#### Предоставленный отрывок
■ ■ ■ ■ ■ ■ ■
Я помню все так, что ничего не надо ни вспоминать, ни записывать. Наверное, скоро кончится моя жизнь. Наверное, скоро кончится. Где-нибудь за углом уже подстерегает меня конец. Потому что невозможно человеку долго жить на такой острой высоте, ходить по таким остриям, как я сейчас живу и хожу. Последние дни меня ранит и терзает какое-то дикое, безумное счастье, ощущение счастья, жизни предельное. И я чувствую — это уже всё. Это уже предел, дальше которого ничего нет, ничего не может быть. Или смерть, или с ума сойду. Потому что (кощунство, может быть) — память о Коле вдруг стала сияюще-счастливой. Как будто бы не видела его с ввалившимися вороночкой щеками, в моче, со сведенными руками
Все хорошо. Все почему-то эти дни легко. Все жизнь.
Сегодня получила письмо от Сережи. Удивило оно меня, обрадовало и озарило — и настоящей человеческой радостью, и помельче — женской, тщеславной.
Мальчик явно вырос и возмужал духовно — безмерно. Это видно хотя бы по стихам. По самому письму — суровому, сдержанному его тону. Он не забыл меня! Он удивительные слова пишет обо мне вначале, он вдруг заканчивает письмо — «Я люблю тебя, Оля. Люблю». Он женился, у него родилась дочь, он назвал ее Ольгой — моим именем. Я искренне говорила Юрке, который прочел письмо и немножко побушевал, что расцениваю это «люблю» как чисто человеческое, но Юрка уверяет, что — нет, мол, вовсе не человеческое, а специфическое. Гм… странно! Он никогда не писал мне этого в письмах и даже не говорил этого с такой прямотой и силой, как в этом письме. Неужели и впрямь вспоминал, понял и полюбил? И хотя мне это не нужно — это веселит и лукаво радует меня. Любви с ним не может быть. Я слишком зрелее его сердцем.
так говорили мы с Колей, чувствуя, какое зрелое, несравнимое ни с чем, двойное, обоюдное чувство у нас с ним, любовь, включающая в себе всю жизнь… И вот опять-таки кощунственно, быть может, но я чувствую, что такой же, подобной же зрелости и глубины наступает любовь с Юрой, любовь, обнимающая жизнь. И в этом нет оскорбления Коле.
А я люблю Юру уже жизнью своей, все свободнее, все преданней. Я принадлежу ему с восторгом, и даже сегодня, в наш с Колей день, ласкала его и говорила ему о любви из сердца, и это сливалось со светлым ощущением Колиной жизни.
■ ■ ■ ■ ■ ■ ■
#### Исходные данные

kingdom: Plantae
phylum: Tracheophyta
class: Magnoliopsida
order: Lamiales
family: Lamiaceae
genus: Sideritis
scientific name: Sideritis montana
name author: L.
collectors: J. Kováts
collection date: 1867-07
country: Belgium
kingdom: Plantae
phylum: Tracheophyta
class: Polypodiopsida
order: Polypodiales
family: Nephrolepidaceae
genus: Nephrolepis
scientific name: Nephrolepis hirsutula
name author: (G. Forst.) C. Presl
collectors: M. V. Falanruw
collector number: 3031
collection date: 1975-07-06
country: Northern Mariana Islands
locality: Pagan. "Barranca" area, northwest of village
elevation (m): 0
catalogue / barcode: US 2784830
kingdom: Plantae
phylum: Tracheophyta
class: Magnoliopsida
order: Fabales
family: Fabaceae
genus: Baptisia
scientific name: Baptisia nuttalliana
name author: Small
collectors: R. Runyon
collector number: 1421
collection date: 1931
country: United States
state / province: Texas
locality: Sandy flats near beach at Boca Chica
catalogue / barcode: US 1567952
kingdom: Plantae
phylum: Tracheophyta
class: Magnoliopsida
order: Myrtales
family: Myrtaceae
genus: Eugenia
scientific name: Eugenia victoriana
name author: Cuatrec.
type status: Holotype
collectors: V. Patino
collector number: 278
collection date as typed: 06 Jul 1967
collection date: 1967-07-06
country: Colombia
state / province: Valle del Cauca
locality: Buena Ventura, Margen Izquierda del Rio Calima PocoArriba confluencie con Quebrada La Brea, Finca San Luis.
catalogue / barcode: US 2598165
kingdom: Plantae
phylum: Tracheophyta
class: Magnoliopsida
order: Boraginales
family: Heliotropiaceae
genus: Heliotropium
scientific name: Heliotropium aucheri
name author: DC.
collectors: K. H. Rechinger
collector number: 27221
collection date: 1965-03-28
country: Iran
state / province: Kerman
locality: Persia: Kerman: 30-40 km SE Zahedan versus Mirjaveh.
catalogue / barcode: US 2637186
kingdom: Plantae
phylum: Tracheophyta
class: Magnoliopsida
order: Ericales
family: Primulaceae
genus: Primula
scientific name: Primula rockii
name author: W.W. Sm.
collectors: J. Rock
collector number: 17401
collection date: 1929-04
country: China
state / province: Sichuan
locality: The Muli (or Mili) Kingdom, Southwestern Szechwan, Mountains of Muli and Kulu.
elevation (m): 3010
■ ■ ■ ■ ■ ■ ■
#### Задание A
Выведите фрагмент предоставленного отрывка от «так говорили мы» до «нет оскорбления Коле.» включительно.
#### Задание B
В листинге замените «collection date» на «date collected» на участке от строки с «collector number: 3031» до строки с «state / province: Texas» включительно. Выведите только эти строки, остальное в них не меняйте.

#### Полный ответ A
так говорили мы с Колей, чувствуя, какое зрелое, несравнимое ни с чем, двойное, обоюдное чувство у нас с ним, любовь, включающая в себе всю жизнь… И вот опять-таки кощунственно, быть может, но я чувствую, что такой же, подобной же зрелости и глубины наступает любовь с Юрой, любовь, обнимающая жизнь. И в этом нет оскорбления Коле.

#### Полный ответ B
collector number: 3031
date collected: 1975-07-06
country: Northern Mariana Islands
locality: Pagan. "Barranca" area, northwest of village
elevation (m): 0
catalogue / barcode: US 2784830
kingdom: Plantae
phylum: Tracheophyta
class: Magnoliopsida
order: Fabales
family: Fabaceae
genus: Baptisia
scientific name: Baptisia nuttalliana
name author: Small
collectors: R. Runyon
collector number: 1421
date collected: 1931
country: United States
state / province: Texas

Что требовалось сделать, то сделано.